En ouvrant la «boîte de Pandore» par un second discours qui criminalise implicitement la mobilisation, le président rompt symboliquement avec une partie de la population de Gabès qui voyait encore en lui un possible allié. Celui qui se disait porteur de la volonté populaire devient, pour beaucoup, l’incarnation d’un État qui persiste à asphyxier une région au nom de la rentabilité industrielle.

La politisation se déplace alors : du modèle de développement vers la figure présidentielle elle-même, sans que le mouvement ne bascule pour autant dans une opposition partisane classique. C’est là l’un des apports majeurs de ce cas : montrer comment, dans la Tunisie post-2011, la conflictualité écologique devient un nouveau langage du politique, capable de déplacer les frontières entre gouvernants et gouvernés, entre «peuple» et «élites», entre centre et périphérie.

Cet article invite à considérer Gabès non comme une «exception écologique», mais comme un laboratoire socio-politique. Il suggère que les futurs conflits centraux ne porteront peut-être plus d’abord sur le partage du pouvoir institutionnel ou sur la seule question de l’emploi, mais sur la possibilité matérielle de vivre, de respirer et de rester sur place. Autrement dit, la lutte de Gabès ne réclame pas seulement la fermeture d’unités polluantes : elle met en scène, au présent, une bataille pour définir ce que «vivre dignement» signifie dans une Tunisie traversée par la crise climatique, les inégalités territoriales et l’épuisement des modèles de développement hérités.

Au-delà de l’analyse rétrospective, la séquence ouverte par Stop Pollution–Gabès invite à une projection prudente mais sociologiquement fondée. Par sa structuration horizontale, son inscription territoriale profonde et la nature même de ses revendications, la campagne semble porteuse d’un horizon stratégique difficilement neutralisable par les instruments classiques du pouvoir.

Revendiquer le droit de respirer, de vivre sans maladie et sans mort prématurée, ne renvoie ni à une idéologie ni à une doctrine religieuse, il s’agit d’une exigence vitale, transversale, qui excède les clivages politiques ordinaires et échappe aux dispositifs habituels de délégitimation.

Forte de plus d’une décennie d’expérience militante, de savoirs accumulés, de mémoire des promesses non tenues et de pratiques de mobilisation éprouvées, Stop Pollution–Gabès ne se contente plus de réagir aux crises ; elle anticipe, documente, organise et inscrit le conflit dans la durée.

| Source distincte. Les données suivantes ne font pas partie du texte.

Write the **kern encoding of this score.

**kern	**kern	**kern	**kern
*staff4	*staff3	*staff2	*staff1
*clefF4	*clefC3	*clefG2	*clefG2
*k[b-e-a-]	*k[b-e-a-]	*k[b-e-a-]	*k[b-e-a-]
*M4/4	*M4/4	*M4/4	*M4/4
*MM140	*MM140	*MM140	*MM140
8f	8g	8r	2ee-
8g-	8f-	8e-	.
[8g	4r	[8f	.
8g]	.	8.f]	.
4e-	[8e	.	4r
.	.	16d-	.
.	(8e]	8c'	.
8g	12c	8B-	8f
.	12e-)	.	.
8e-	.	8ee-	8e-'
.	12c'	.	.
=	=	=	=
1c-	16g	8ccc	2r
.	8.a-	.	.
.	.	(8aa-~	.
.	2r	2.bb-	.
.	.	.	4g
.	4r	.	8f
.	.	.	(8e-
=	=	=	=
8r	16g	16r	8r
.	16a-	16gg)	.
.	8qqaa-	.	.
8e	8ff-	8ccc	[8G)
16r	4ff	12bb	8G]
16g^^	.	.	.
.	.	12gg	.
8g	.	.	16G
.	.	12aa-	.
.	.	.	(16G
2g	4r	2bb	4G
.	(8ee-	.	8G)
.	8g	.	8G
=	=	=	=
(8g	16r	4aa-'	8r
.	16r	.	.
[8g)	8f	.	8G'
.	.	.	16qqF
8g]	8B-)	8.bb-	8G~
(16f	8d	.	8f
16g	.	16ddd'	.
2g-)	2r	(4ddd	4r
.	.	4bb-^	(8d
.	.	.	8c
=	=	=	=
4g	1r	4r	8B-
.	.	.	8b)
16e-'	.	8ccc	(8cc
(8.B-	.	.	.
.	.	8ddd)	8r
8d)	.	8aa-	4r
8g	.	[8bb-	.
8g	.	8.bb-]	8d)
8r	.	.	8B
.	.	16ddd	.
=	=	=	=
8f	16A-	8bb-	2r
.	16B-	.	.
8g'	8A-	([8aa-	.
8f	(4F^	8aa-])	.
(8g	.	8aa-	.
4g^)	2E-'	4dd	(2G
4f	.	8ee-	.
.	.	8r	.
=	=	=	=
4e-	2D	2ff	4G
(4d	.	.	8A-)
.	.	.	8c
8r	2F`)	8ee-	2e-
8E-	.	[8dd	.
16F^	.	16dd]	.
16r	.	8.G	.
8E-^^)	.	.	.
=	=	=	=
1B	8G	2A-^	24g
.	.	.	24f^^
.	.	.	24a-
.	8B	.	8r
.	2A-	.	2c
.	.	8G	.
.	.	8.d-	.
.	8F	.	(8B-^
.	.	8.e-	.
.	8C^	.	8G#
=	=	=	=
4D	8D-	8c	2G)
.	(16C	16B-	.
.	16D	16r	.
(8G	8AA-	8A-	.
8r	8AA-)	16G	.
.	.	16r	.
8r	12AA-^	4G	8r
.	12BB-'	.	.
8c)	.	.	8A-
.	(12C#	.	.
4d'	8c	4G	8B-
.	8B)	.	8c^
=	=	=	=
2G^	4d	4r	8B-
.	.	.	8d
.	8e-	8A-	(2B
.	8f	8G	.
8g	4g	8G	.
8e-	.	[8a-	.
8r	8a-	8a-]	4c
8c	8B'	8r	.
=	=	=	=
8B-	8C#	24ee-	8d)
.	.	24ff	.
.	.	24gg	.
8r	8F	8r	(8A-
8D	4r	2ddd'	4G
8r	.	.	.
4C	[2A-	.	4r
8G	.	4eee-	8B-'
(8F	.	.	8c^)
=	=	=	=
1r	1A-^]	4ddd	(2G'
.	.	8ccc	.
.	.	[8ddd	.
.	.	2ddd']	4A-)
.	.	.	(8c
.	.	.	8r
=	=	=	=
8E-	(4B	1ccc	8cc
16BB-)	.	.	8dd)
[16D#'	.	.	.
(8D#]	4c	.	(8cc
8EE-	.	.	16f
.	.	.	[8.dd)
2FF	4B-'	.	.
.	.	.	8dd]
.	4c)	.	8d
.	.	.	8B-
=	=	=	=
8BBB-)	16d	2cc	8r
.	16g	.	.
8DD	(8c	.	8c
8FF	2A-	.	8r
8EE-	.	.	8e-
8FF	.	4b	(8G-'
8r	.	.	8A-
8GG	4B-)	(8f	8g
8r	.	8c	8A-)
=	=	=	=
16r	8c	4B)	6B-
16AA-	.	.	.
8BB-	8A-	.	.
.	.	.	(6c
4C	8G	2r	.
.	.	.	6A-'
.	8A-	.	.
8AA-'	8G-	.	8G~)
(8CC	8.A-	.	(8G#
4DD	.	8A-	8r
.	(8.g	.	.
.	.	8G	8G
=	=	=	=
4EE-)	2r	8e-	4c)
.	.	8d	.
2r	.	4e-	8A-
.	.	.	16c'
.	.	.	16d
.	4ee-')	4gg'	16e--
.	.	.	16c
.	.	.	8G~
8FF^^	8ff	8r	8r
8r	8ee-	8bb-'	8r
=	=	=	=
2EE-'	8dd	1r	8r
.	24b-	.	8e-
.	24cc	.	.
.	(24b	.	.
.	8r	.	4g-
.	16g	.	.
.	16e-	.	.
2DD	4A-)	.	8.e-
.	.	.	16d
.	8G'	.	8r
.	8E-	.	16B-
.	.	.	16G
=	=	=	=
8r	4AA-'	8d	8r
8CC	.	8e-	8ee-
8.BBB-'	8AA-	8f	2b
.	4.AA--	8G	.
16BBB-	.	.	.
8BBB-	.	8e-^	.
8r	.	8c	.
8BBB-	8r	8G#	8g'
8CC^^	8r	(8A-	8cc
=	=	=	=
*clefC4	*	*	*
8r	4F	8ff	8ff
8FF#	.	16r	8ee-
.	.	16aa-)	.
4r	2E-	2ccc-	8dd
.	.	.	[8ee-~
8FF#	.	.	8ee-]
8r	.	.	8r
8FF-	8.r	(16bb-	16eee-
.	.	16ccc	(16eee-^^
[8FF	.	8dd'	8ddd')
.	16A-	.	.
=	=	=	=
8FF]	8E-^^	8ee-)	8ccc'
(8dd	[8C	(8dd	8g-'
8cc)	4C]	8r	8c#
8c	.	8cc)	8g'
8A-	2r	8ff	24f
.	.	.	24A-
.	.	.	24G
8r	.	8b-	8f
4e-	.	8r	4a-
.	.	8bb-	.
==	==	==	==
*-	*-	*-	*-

Face à un système politique qui multiplie les tactiques de court terme sans proposer de stratégie crédible de sortie du modèle extractiviste, la campagne dessine progressivement un futur possible : celui d’une ville affranchie du complexe chimique, non comme utopie abstraite, mais comme trajectoire construite par la praxis collective. En ce sens, Gabès avance, lentement, «conflictuellement», mais résolument, vers la reconfiguration de son destin urbain, écologique et social, faisant de la justice environnementale non plus une revendication marginale, mais un principe organisateur du devenir politique local.**

* Sociologue, chercheur à l’Institut de recherche sur le Maghreb contemporain (IRMC-Tunis).

** Le titre et les intertitres sont de la rédaction.